ZFIN ID: ZDB-PUB-200915-1
Equalization of odor representations by a network of electrically coupled inhibitory interneurons
Zhu, P., Frank, T., Friedrich, R.W.
Date: 2013
Source: Nature Neuroscience   16: 1678-86 (Journal)
Registered Authors: Friedrich, Rainer, Zhu, Peixin
Keywords: none
MeSH Terms:
  • Action Potentials/drug effects
  • Action Potentials/physiology
  • Animals
  • Animals, Genetically Modified
  • Calcium/metabolism
  • Computer Simulation
  • Female
  • Interneurons/physiology*
  • Luminescent Proteins/genetics
  • Male
  • Models, Neurological*
  • Nerve Tissue Proteins/genetics
  • Neural Inhibition/drug effects
  • Neural Inhibition/physiology*
  • Nonlinear Dynamics
  • Odorants*
  • Olfactory Bulb/cytology*
  • Olfactory Pathways/physiology*
  • Patch-Clamp Techniques
  • Photic Stimulation
  • R-SNARE Proteins/genetics
  • R-SNARE Proteins/metabolism
  • Smell*
  • Statistics, Nonparametric
  • Zebrafish
  • Zebrafish Proteins/genetics
  • Zebrafish Proteins/metabolism
PubMed: 24077563 Full text @ Nat. Neurosci.
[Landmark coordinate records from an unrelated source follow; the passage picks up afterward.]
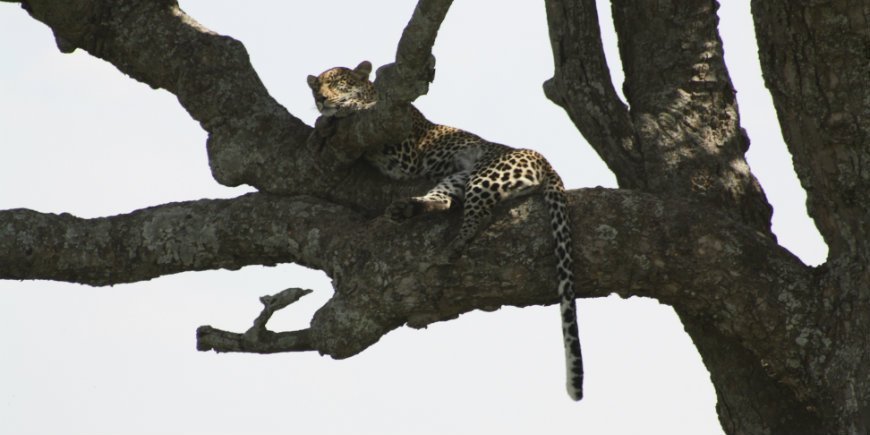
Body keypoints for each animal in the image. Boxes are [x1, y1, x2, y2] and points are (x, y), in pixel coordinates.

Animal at [307, 61, 584, 401]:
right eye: (316, 88)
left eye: (339, 82)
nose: (321, 97)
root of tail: (544, 160)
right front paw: (322, 123)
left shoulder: (403, 150)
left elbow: (360, 109)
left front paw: (337, 113)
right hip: (458, 177)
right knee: (444, 201)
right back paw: (406, 209)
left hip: (487, 172)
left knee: (478, 215)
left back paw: (450, 247)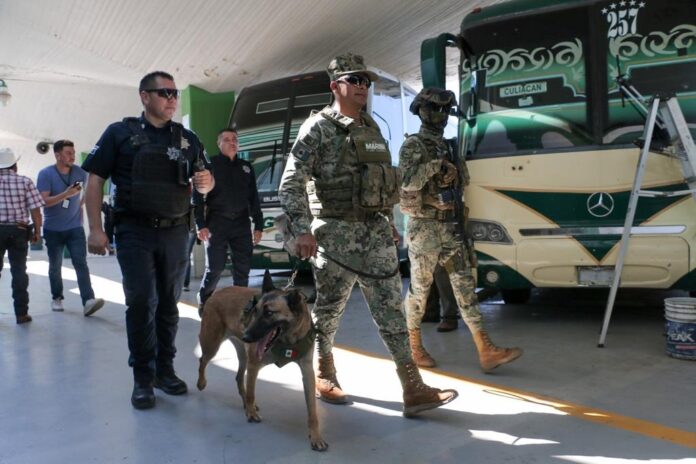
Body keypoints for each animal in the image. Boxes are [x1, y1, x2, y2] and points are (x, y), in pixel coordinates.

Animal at [196, 272, 326, 450]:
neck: (287, 340)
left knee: (238, 377)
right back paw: (202, 383)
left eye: (269, 313)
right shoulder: (254, 365)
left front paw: (316, 436)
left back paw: (245, 402)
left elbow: (312, 410)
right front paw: (251, 414)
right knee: (202, 360)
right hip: (212, 345)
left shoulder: (307, 373)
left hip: (243, 356)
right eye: (255, 311)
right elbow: (252, 392)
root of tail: (216, 293)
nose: (246, 336)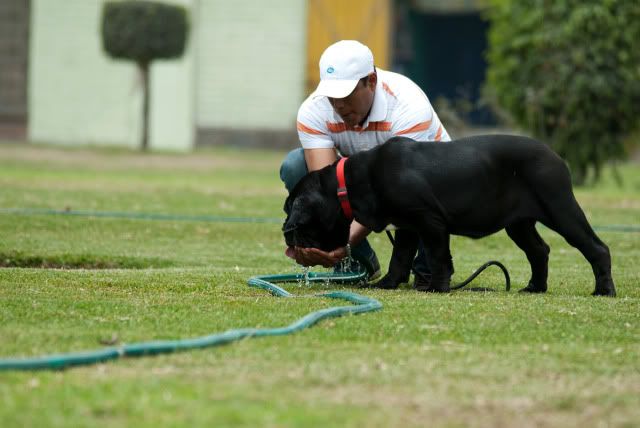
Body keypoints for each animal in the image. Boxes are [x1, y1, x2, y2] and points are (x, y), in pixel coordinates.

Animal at [282, 135, 616, 296]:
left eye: (290, 208)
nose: (286, 232)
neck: (348, 183)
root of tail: (556, 156)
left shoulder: (429, 221)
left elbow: (438, 256)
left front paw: (437, 288)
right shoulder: (407, 227)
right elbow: (399, 258)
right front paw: (387, 284)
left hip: (560, 209)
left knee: (596, 247)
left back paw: (603, 290)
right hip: (518, 224)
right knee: (539, 250)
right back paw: (535, 288)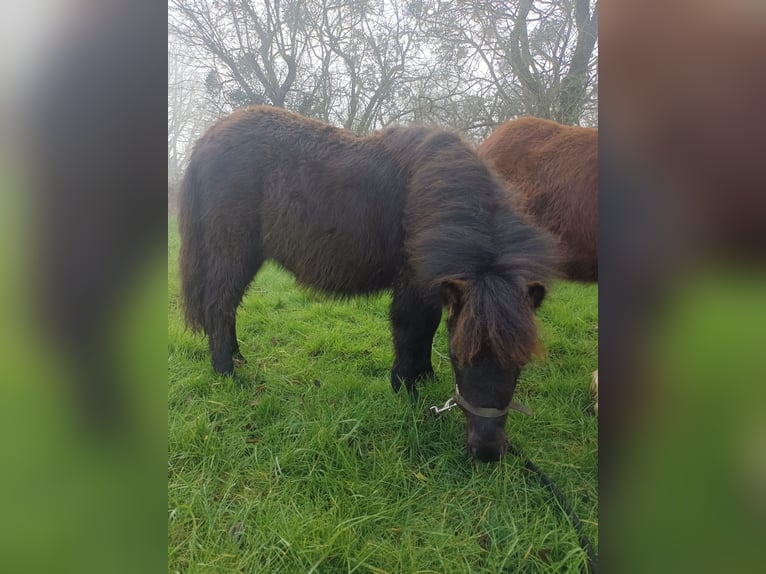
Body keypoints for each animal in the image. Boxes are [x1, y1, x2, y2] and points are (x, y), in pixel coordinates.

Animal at [178, 107, 556, 464]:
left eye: (521, 362)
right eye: (457, 357)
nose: (488, 451)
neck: (434, 191)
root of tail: (207, 140)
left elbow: (428, 329)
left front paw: (424, 377)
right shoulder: (411, 284)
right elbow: (410, 332)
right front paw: (406, 390)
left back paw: (237, 359)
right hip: (233, 250)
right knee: (220, 306)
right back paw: (228, 373)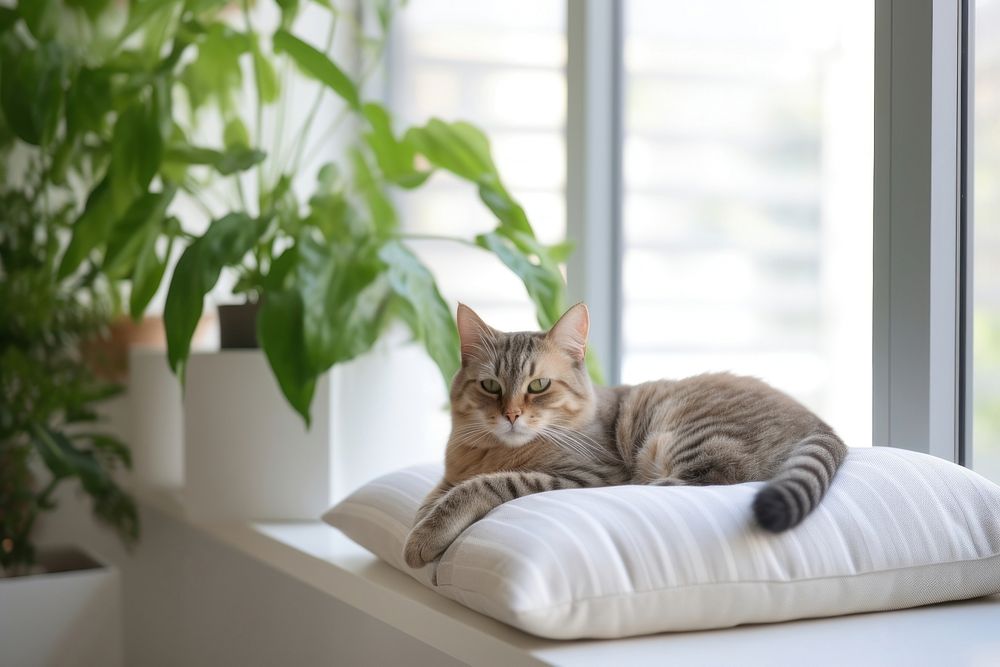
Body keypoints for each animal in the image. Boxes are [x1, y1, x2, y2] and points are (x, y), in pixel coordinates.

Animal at [402, 302, 848, 568]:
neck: (490, 453)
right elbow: (433, 495)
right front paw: (422, 519)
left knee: (700, 479)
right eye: (491, 386)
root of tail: (824, 426)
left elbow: (479, 487)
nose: (511, 415)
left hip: (682, 438)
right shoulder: (449, 474)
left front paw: (424, 536)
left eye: (538, 385)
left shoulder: (588, 474)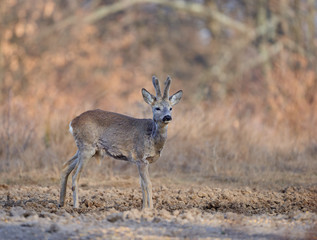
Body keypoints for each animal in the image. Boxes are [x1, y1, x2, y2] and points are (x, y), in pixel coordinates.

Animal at [59, 75, 183, 208]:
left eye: (171, 108)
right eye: (157, 108)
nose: (167, 117)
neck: (152, 139)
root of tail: (72, 122)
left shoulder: (142, 162)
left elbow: (142, 185)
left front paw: (144, 208)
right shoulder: (140, 157)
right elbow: (148, 184)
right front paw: (150, 208)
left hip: (84, 147)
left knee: (65, 166)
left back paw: (61, 203)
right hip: (87, 146)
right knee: (75, 175)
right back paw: (76, 206)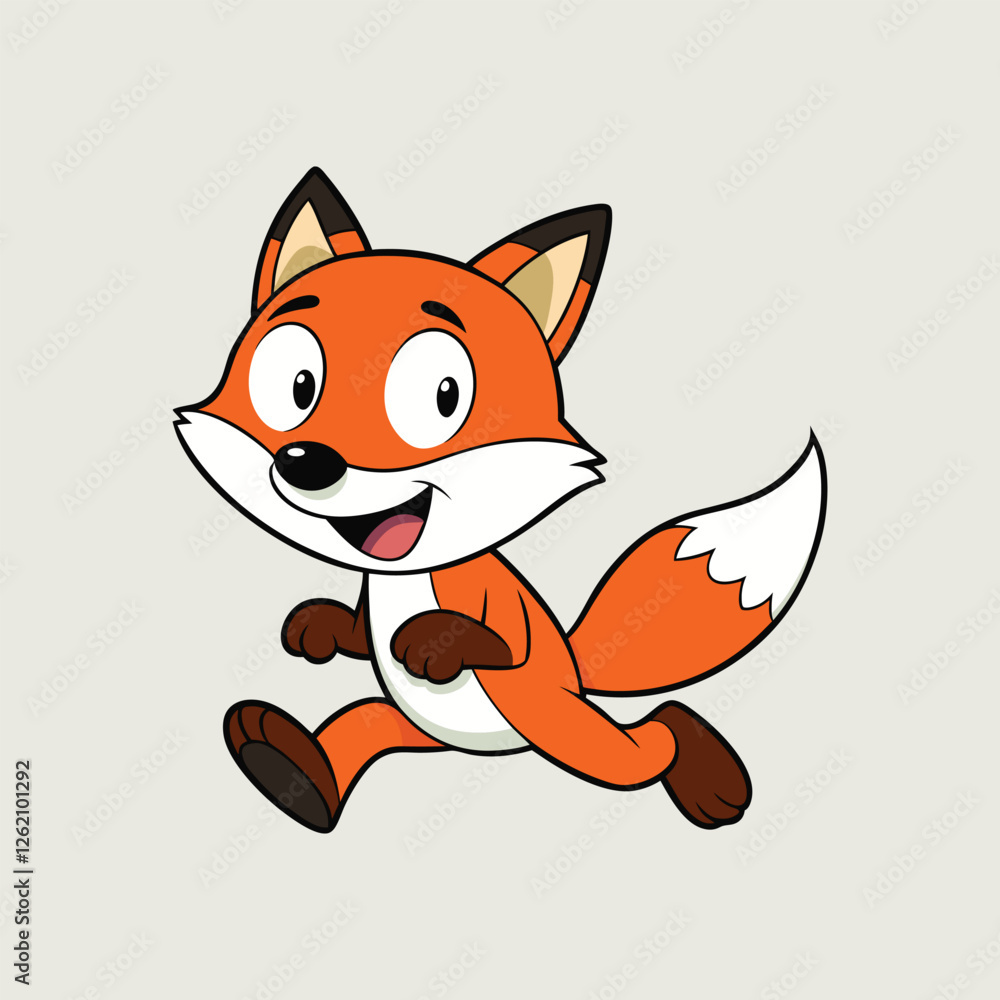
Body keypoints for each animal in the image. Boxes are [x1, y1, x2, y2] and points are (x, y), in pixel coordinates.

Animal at [176, 167, 827, 834]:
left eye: (444, 395)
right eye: (299, 385)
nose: (308, 461)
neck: (407, 575)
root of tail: (575, 669)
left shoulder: (499, 609)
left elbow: (501, 645)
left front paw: (434, 641)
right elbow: (357, 636)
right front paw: (322, 627)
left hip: (562, 726)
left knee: (648, 741)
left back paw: (708, 770)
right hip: (412, 724)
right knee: (359, 726)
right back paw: (290, 769)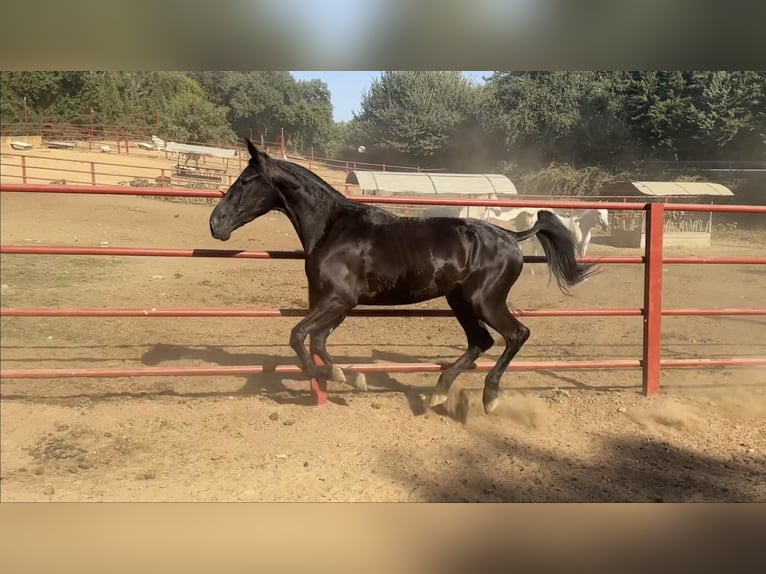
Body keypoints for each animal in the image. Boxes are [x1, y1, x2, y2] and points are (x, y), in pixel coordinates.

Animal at [210, 142, 600, 416]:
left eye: (245, 181)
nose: (216, 223)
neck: (332, 228)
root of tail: (510, 237)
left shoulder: (339, 299)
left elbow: (298, 335)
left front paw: (328, 377)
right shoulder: (337, 304)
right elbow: (317, 340)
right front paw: (348, 377)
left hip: (485, 301)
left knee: (516, 334)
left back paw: (489, 398)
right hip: (459, 301)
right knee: (481, 341)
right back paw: (439, 392)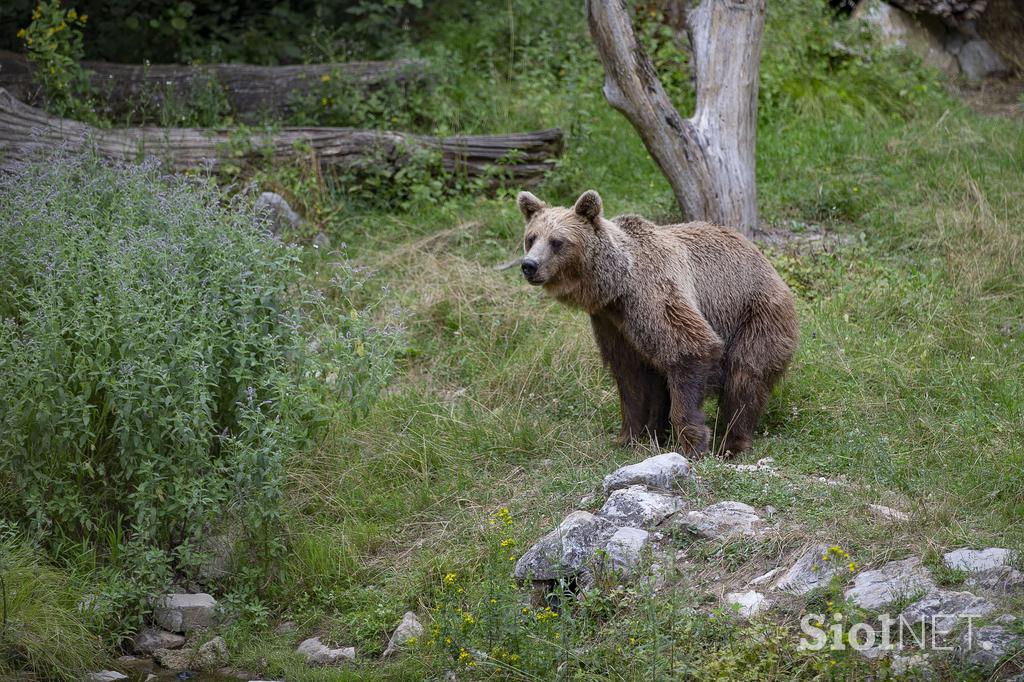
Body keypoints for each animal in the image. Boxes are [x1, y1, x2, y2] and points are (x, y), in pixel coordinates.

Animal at [516, 188, 794, 454]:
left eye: (557, 241)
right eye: (531, 238)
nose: (529, 265)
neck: (617, 286)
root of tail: (765, 261)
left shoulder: (653, 294)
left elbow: (691, 347)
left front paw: (693, 443)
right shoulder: (611, 323)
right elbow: (629, 377)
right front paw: (627, 437)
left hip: (755, 313)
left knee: (745, 375)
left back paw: (732, 444)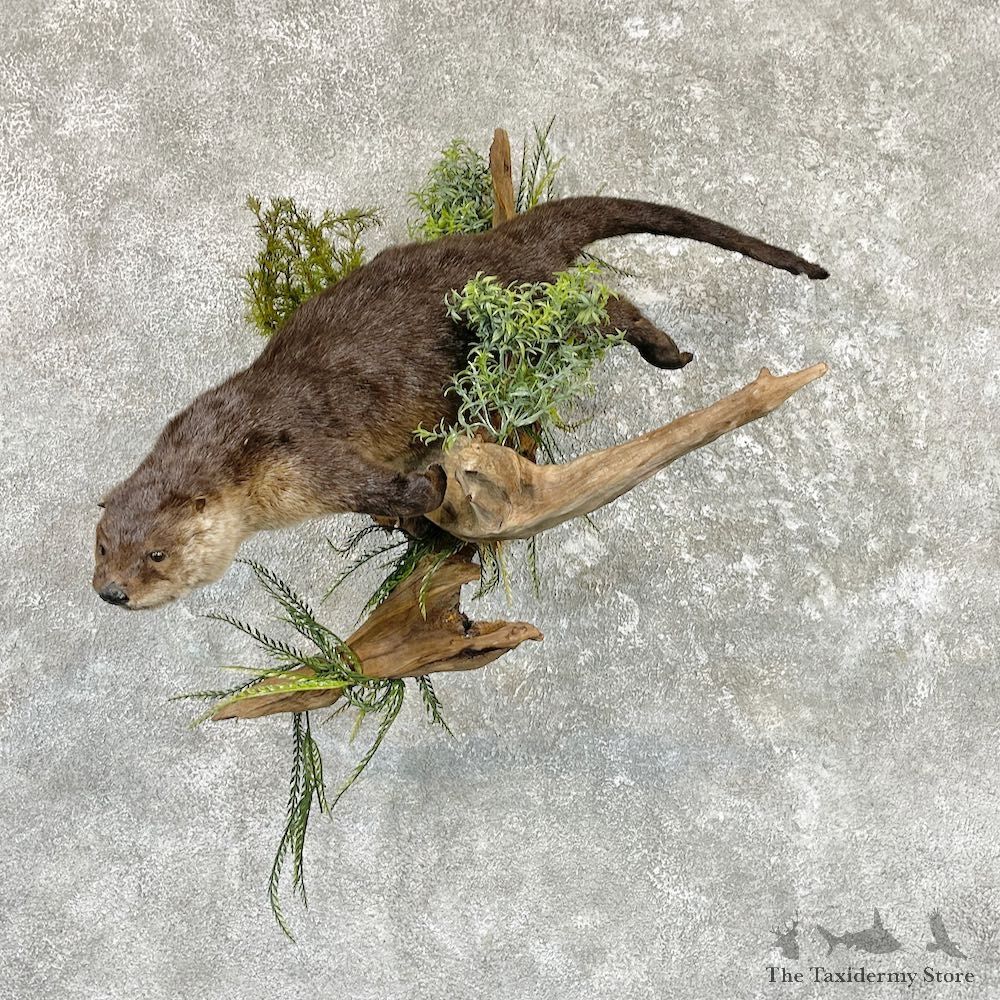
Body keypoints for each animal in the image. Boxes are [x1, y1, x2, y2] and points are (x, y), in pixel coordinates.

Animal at [92, 196, 828, 609]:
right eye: (101, 547)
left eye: (156, 554)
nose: (112, 592)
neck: (247, 452)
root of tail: (501, 239)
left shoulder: (315, 457)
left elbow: (408, 490)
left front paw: (424, 511)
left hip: (536, 299)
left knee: (608, 305)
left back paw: (667, 352)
Robustness of neuronal activity patterns against variations in input intensity is critical for neuronal computations. We found that odor representations in the olfactory bulb were stabilized by interneurons that were densely coupled to the output neurons by electrical and GABAergic synapses. This interneuron network modulated responses of output neurons as a function of stimulus intensity in two ways: it globally boosted responses to weak odors, but attenuated responses to strong odors, and it increased the sensitivity of some output neurons, but decreased the sensitivity of others. These effects are closely related to strategies used in engineering to increase dynamic range. Together, they maintained not only the mean, but also the distribution, of activity across the population of output neurons within narrow limits, which is important for pattern classification. Neuronal circuits in the olfactory bulb therefore stabilize combinatorial sensory representations against variations in stimulus intensity by generic mechanisms.